Quelles sont les exceptions posées par la loi ?
La loi établit une liste limitative de personnes pouvant être à l'origine de ce trouble : le propriétaire, locataire, occupant sans titre, bénéficiaire d'un titre ayant pour objet principal de l'autoriser à occuper ou à exploiter un fonds et le maître d'ouvrage. On cible ici les occupants dans la durée, en excluant notamment les professionnels qui interviennent de façon temporaire. S'ils causent des nuisances, il faudra donc les poursuivre sur un autre fondement juridique.
Le texte écarte également toute responsabilité en cas de trouble anormal préexistant, dès lors que l'activité concernée est conforme aux lois et règlements et qu'elle se poursuit dans les mêmes conditions. Autrement dit, on ne peut pas se plaindre des nuisances inhérentes à une activité qui était déjà exercée avant qu'on emménage.
La loi ajoute une autre exception spécifique au monde agricole puisque le Code rural précise désormais qu'en cas de changement des conditions d'exercice de l'activité pour se mettre en conformité avec la loi, il ne sera pas non plus possible de rechercher la responsabilité du professionnel. C'est typiquement le cas d'un éleveur ou d'un agriculteur qui crée de nouvelles nuisances en se mettant en règle.

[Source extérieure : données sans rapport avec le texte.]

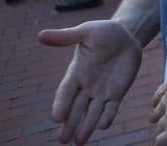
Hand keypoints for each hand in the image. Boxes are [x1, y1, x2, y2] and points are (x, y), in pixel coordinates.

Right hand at [38, 20, 142, 143]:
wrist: (126, 35)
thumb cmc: (103, 32)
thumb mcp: (85, 32)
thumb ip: (65, 37)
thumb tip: (40, 35)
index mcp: (76, 72)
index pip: (65, 92)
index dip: (61, 104)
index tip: (56, 118)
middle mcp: (86, 86)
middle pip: (76, 108)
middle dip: (70, 124)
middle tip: (62, 141)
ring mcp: (101, 91)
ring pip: (92, 112)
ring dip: (86, 127)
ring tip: (78, 143)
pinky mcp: (117, 92)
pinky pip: (111, 107)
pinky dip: (107, 116)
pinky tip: (103, 126)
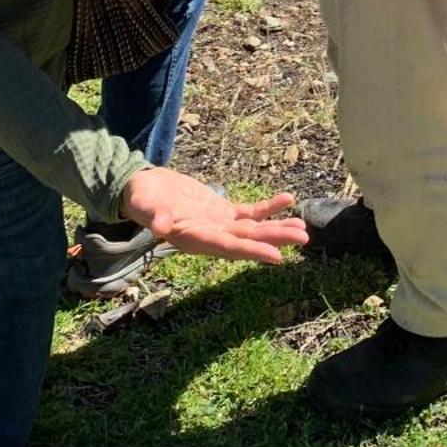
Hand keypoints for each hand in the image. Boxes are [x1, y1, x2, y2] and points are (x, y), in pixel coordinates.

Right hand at [119, 167, 307, 263]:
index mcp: (193, 238)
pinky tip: (287, 200)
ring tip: (302, 227)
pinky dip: (267, 207)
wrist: (144, 190)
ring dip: (276, 228)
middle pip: (246, 240)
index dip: (252, 251)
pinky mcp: (222, 212)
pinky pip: (249, 211)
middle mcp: (210, 236)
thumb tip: (160, 227)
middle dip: (275, 239)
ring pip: (252, 229)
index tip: (277, 256)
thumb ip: (154, 216)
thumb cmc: (142, 199)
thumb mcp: (144, 205)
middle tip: (303, 238)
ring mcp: (218, 225)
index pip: (227, 247)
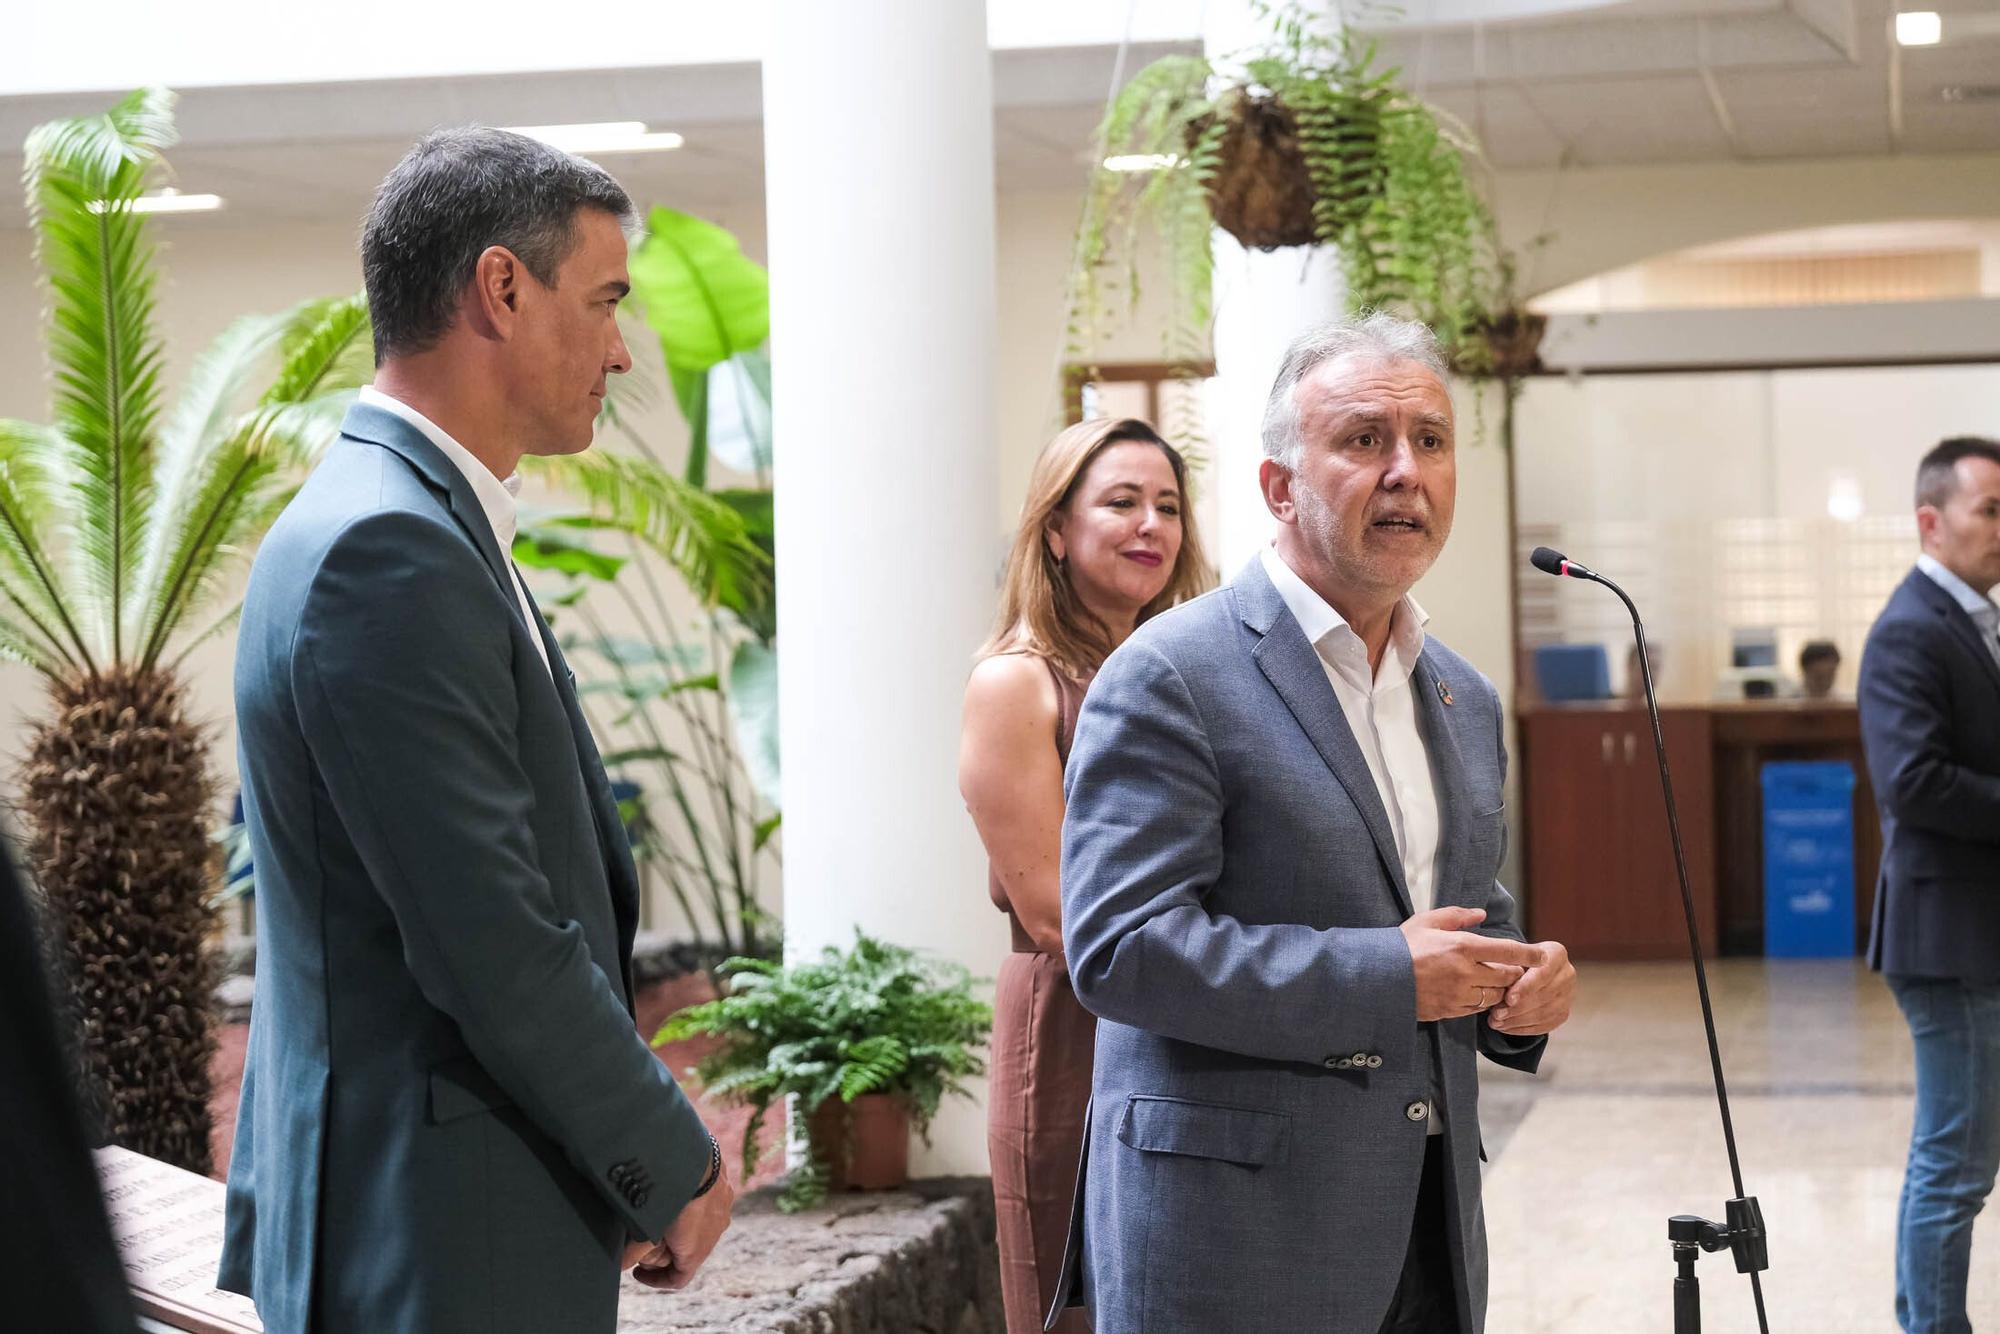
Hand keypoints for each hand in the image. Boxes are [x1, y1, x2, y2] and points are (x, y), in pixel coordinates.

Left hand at [623, 1167, 736, 1290]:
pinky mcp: (724, 1187)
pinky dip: (696, 1203)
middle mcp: (715, 1233)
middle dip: (670, 1251)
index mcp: (696, 1251)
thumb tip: (618, 1265)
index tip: (637, 1271)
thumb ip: (634, 1248)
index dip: (656, 1280)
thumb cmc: (670, 1197)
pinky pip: (710, 1201)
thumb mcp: (648, 1226)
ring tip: (665, 1215)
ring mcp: (723, 1209)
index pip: (679, 1279)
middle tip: (649, 1243)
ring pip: (703, 1225)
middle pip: (692, 1251)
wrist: (694, 1162)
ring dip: (686, 1225)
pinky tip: (681, 1190)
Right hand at [1399, 906, 1540, 1022]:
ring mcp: (1459, 993)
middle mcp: (1466, 971)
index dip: (1530, 954)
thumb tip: (1481, 913)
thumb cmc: (1402, 945)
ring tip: (1494, 981)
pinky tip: (1476, 992)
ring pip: (1497, 995)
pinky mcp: (1452, 1010)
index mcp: (1462, 946)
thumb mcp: (1427, 921)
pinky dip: (1483, 1001)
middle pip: (1507, 976)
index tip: (1542, 955)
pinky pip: (1479, 1008)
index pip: (1508, 951)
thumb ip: (1457, 915)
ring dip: (1500, 989)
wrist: (1378, 978)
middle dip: (1513, 973)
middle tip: (1512, 968)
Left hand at [1488, 940, 1574, 1036]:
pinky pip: (1544, 1025)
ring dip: (1517, 1021)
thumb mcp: (1511, 954)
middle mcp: (1567, 974)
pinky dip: (1522, 1029)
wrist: (1526, 970)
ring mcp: (1568, 996)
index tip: (1508, 999)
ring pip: (1544, 1014)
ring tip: (1496, 1022)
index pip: (1543, 974)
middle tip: (1496, 1014)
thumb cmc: (1514, 959)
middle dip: (1518, 1008)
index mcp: (1556, 953)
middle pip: (1544, 996)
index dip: (1526, 988)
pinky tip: (1505, 1028)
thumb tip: (1497, 982)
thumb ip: (1508, 965)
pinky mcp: (1563, 1013)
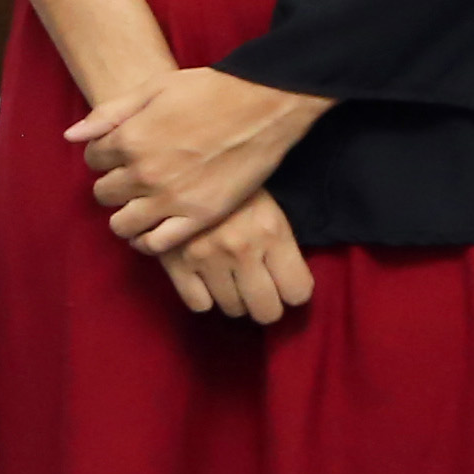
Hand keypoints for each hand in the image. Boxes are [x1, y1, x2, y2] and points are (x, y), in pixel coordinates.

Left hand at [71, 64, 329, 254]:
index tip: (120, 154)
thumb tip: (71, 137)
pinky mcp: (199, 217)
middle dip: (113, 185)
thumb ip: (109, 114)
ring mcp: (172, 198)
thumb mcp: (152, 89)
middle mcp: (144, 173)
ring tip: (139, 206)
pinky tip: (152, 229)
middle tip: (132, 179)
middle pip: (104, 193)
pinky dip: (147, 241)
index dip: (104, 155)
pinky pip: (156, 244)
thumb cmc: (208, 90)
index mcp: (130, 139)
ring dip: (125, 215)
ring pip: (122, 224)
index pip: (92, 159)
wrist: (264, 104)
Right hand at [158, 193, 312, 325]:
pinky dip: (204, 296)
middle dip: (267, 304)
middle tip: (260, 290)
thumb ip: (281, 247)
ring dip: (235, 298)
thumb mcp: (270, 209)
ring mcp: (206, 257)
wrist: (183, 163)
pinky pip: (199, 304)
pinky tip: (205, 278)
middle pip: (266, 311)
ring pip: (233, 309)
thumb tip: (289, 288)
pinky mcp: (176, 262)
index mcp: (271, 231)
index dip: (293, 290)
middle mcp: (241, 248)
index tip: (285, 284)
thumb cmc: (234, 188)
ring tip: (230, 278)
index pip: (297, 292)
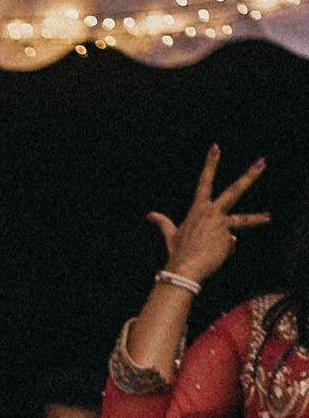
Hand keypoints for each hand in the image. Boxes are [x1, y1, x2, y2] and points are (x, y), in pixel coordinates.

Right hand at [147, 146, 269, 283]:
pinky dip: (223, 251)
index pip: (205, 181)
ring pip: (242, 221)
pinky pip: (230, 244)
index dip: (210, 163)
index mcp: (198, 209)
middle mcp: (213, 213)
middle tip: (262, 162)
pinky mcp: (229, 239)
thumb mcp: (170, 235)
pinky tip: (214, 257)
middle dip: (250, 175)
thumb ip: (163, 222)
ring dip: (257, 218)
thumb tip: (150, 215)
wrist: (185, 270)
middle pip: (235, 190)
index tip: (216, 148)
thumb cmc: (177, 252)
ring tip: (268, 217)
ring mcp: (223, 225)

Quelles sont les limites de cette loi ?
Le législateur ne peut pas aller dans le détail et établir un inventaire à la Prévert de tous les troubles imaginables parce que c'est infini. L'appréciation in concreto par un juge reste donc indispensable. En définitive, cette loi constitue donc un fondement juridique supplémentaire mais va forcément de pair avec la jurisprudence puisque le contentieux des troubles anormaux de voisinage, c'est du cousu main.
Comment réagir en cas de trouble anormal du voisinage ?
Le premier réflexe doit être une tentative amiable pour trouver une solution au litige en bonne intelligence. C'est d'ailleurs une obligation légale avant tout procès. Si le dialogue avec votre voisin échoue, vous pouvez vous tourner vers un médiateur, un conciliateur de justice ou une procédure participative avec l'assistance d'un avocat. Ce n'est qu'en cas d'échec que vous pourrez assigner votre voisin en justice pour demander à faire cesser le trouble en cause sous peine d'astreinte et réclamer des dommages-intérêts.
Ce type de litige peut toutefois être très onéreux puisque les preuves sont compliquées à établir et nécessitent en général des expertises poussées. De même, la procédure peut durer plusieurs mois, voire plusieurs années.